** Opening Material to process block **

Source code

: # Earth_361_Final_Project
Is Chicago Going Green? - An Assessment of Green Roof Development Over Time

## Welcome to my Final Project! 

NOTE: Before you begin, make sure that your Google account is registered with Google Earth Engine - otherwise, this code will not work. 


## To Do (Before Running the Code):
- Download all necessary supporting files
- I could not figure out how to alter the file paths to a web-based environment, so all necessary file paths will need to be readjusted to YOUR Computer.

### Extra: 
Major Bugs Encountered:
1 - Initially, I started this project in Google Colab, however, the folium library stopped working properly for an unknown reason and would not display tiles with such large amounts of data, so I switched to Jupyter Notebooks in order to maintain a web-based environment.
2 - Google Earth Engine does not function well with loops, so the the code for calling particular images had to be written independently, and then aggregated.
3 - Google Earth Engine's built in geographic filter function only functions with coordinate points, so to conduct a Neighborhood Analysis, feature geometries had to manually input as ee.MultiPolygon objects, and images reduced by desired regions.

** Closing Material to process block **

● What you need to do
The expected answer is every line above in which the word "images" appears.

● Answer area
2 - Google Earth Engine does not function well with loops, so the the code for calling particular images had to be written independently, and then aggregated.
3 - Google Earth Engine's built in geographic filter function only functions with coordinate points, so to conduct a Neighborhood Analysis, feature geometries had to manually input as ee.MultiPolygon objects, and images reduced by desired regions.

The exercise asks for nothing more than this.